Team based loops (RAJA Teams)ΒΆ
Key RAJA features shown in the following examples:
RAJA::expt::launch
method to create a run-time selectable host/device execution space.RAJA::expt::loop
methods to express algorithms in terms of nested for loops.
In this example, we introduce the RAJA Teams framework and discuss
hierarchical loop-based parallelism. Development with RAJA Teams occurs
inside an execution space. The execution space is launched using the
RAJA::expt::launch
method:
RAJA::expt::launch<launch_policy>(RAJA::expt::ExecPlace ,
RAJA::expt::Grid(RAJA::expt::Teams(Nteams,Nteams),
RAJA::expt::Threads(Nthreads,Nthreads)),
[=] RAJA_HOST_DEVICE (RAJA::expt::LaunchContext ctx) {
/* Express code here */
});
The RAJA::expt::launch
method is templated on both a host and a device launch policy.
As an example, the following constructs an execution space for a sequential
and CUDA kernel:
using launch_policy = RAJA::expt::LaunchPolicy
<RAJA::expt::seq_launch_t, RAJA::expt::cuda_launch_t<false>>;
Kernel execution on either the host or device is driven by the first argument of
the method which takes a RAJA::expt::ExecPlace
enum type, either HOST
or DEVICE
.
Similar to thread, and block programming models, RAJA Teams carries out
computation in a predefined compute grid made up of threads which are
then grouped into teams. The execution space is then enclosed by a host/device
lambda which takes a RAJA::expt::LaunchContext
object. The RAJA::expt::LaunchContext
may then be used to control the flow within the kernel, for example creating thread-team
synchronization points.
Inside the execution space the RAJA::expt::loop
methods enable developers
to express their code in terms of nested loops. The manner in which the loops
are executed depends on the template. Following the CUDA/HIP programming models
we follow a hierarchical structure in which outer loops are executed by thread-teams
and inner loops are executed by a thread in a team.

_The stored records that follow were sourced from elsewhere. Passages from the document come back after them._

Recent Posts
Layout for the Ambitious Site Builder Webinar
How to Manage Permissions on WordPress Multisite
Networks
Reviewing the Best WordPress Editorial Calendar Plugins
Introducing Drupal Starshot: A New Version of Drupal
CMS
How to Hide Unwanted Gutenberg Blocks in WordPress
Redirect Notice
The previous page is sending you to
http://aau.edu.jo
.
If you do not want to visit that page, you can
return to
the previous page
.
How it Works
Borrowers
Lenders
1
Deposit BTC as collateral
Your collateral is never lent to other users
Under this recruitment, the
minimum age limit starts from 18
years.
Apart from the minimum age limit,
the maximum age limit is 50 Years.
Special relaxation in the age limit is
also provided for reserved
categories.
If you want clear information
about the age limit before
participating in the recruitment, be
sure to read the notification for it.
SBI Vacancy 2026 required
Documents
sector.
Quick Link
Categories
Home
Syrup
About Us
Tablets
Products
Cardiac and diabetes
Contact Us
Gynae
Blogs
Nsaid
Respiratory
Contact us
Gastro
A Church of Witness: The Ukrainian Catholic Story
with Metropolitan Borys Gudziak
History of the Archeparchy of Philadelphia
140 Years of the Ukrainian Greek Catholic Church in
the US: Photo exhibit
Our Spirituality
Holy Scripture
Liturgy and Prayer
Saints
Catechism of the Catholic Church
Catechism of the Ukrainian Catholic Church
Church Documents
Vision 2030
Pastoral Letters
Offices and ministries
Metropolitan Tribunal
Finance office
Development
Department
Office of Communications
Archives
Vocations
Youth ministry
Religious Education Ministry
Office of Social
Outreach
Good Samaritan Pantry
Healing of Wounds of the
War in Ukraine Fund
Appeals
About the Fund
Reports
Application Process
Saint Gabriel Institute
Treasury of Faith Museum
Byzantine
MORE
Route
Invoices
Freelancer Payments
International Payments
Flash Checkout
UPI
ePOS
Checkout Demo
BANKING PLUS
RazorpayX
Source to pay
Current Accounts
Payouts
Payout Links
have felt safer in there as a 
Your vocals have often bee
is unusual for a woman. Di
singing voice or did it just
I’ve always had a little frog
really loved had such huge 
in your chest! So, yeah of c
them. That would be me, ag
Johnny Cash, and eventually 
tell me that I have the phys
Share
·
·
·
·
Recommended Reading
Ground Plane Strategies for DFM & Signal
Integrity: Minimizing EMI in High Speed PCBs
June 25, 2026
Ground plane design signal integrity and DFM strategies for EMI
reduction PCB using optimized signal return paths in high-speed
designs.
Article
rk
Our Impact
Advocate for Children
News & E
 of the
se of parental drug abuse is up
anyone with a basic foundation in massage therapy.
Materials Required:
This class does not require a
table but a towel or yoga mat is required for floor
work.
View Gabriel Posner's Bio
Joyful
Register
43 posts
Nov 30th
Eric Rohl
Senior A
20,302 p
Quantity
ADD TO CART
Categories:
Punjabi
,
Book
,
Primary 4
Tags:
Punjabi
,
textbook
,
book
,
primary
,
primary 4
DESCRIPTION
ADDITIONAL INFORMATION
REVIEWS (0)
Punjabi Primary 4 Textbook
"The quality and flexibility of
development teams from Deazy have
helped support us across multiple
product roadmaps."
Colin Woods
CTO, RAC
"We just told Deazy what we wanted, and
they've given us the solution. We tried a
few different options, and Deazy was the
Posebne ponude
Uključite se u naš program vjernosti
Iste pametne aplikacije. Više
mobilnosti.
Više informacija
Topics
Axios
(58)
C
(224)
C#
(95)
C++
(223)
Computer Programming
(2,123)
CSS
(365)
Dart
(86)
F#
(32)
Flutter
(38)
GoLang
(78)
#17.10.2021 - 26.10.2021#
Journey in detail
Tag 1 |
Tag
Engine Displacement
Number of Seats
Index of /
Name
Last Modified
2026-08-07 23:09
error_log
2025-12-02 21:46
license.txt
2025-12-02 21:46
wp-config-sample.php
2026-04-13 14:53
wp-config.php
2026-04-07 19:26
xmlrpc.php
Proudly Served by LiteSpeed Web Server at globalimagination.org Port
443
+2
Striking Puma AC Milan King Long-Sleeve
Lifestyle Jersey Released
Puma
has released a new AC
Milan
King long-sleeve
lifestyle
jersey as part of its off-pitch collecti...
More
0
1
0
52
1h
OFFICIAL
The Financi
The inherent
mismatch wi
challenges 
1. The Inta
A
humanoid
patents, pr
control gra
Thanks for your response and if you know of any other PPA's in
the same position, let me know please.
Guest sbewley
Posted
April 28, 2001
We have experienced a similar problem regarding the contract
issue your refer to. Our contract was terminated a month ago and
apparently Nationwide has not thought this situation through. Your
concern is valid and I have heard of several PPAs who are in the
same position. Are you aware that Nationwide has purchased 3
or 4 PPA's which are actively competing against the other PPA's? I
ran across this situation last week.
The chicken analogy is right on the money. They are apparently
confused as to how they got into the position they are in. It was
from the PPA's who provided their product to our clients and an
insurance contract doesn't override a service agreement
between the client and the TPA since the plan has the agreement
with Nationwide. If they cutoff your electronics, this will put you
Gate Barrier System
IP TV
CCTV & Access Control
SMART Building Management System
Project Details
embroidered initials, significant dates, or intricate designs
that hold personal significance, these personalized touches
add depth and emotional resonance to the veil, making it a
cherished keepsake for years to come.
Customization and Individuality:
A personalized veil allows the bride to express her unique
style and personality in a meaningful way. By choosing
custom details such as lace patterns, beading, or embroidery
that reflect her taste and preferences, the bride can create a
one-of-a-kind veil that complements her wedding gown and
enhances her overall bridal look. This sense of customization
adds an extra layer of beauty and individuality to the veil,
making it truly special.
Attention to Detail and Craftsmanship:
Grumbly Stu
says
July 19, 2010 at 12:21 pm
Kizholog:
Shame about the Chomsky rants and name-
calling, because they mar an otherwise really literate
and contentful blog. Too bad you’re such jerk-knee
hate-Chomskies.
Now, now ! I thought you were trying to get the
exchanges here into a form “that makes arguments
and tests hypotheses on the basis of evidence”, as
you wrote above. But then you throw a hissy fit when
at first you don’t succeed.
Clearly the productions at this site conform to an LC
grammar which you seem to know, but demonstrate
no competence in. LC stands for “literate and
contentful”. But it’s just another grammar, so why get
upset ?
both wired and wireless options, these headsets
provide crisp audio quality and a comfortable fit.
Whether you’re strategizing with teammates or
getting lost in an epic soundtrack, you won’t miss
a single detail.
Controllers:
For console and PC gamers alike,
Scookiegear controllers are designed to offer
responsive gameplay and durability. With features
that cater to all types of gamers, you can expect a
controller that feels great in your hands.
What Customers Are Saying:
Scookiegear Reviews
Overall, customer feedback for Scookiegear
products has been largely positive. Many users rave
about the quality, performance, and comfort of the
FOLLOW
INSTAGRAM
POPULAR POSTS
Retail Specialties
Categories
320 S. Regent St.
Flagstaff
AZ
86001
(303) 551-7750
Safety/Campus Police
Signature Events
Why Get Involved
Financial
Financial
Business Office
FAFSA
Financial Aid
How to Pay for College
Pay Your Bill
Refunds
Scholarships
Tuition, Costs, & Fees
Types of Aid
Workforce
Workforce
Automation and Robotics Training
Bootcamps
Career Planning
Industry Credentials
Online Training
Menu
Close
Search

RAJA::expt::loop<teams_y>(ctx, RAJA::RangeSegment(0, Nteams), [&] (int by) {
RAJA::expt::loop<teams_x>(ctx, RAJA::RangeSegment(0, Nteams), [&] (int bx) {
RAJA::expt::loop<threads_y>(ctx, RAJA::RangeSegment(0, Nthreads), [&] (int ty) {
RAJA::expt::loop<threads_x>(ctx, RAJA::RangeSegment(0, Nthreads), [&] (int tx) {
printf("RAJA Teams: threadId_x %d threadId_y %d teamId_x %d teamId_y %d \n",
tx, ty, bx, by);
});
});
});
});
The mapping between the thread and teams to programming model depends on how they are defined. For example, we may define host and device mapping strategies as the following:
using teams_x = RAJA::expt::LoopPolicy<RAJA::loop_exec,
RAJA::cuda_block_x_direct>;
using thread_x = RAJA::expt::LoopPolicy<RAJA::loop_exec,
RAJA::cuda_block_x_direct>;
In the example above the RAJA::expt::LoopPolicy
struct holds both the host and
device loop mapping strategies. On the host, both the team/thread strategies expand
out to standard C-style loops for execution:
for(int by=0; by<Nteams; ++by) {
for(int bx=0; bx<Nteams; ++bx) {
for(int ty=0; ty<Nthreads; ++ty) {
for(int tx=0; tx<Nthreads; ++tx) {
printf("c-iter: iter_tx %d iter_ty %d iter_bx %d iter_by %d \n",
tx, ty, bx, by);
}
}
}
}
On the device the teams_x/y
policies will map loop iterations directly to
CUDA thread blocks, while the thread_x/y
policies will map loop iterations
directly to threads in a CUDA block. The CUDA equivalent is illustrated below:
{int by = blockIdx.y;
{int bx = blockIdx.x;
{int ty = threadIdx.y;
{int tx = blockIdx.x;
printf("device-iter: threadIdx_tx %d threadIdx_ty %d block_bx %d block_by %d \n",
tx, ty, bx, by);
}
}
}
}
The file RAJA/examples/tut_teams_basic.cpp contains the complete working example code.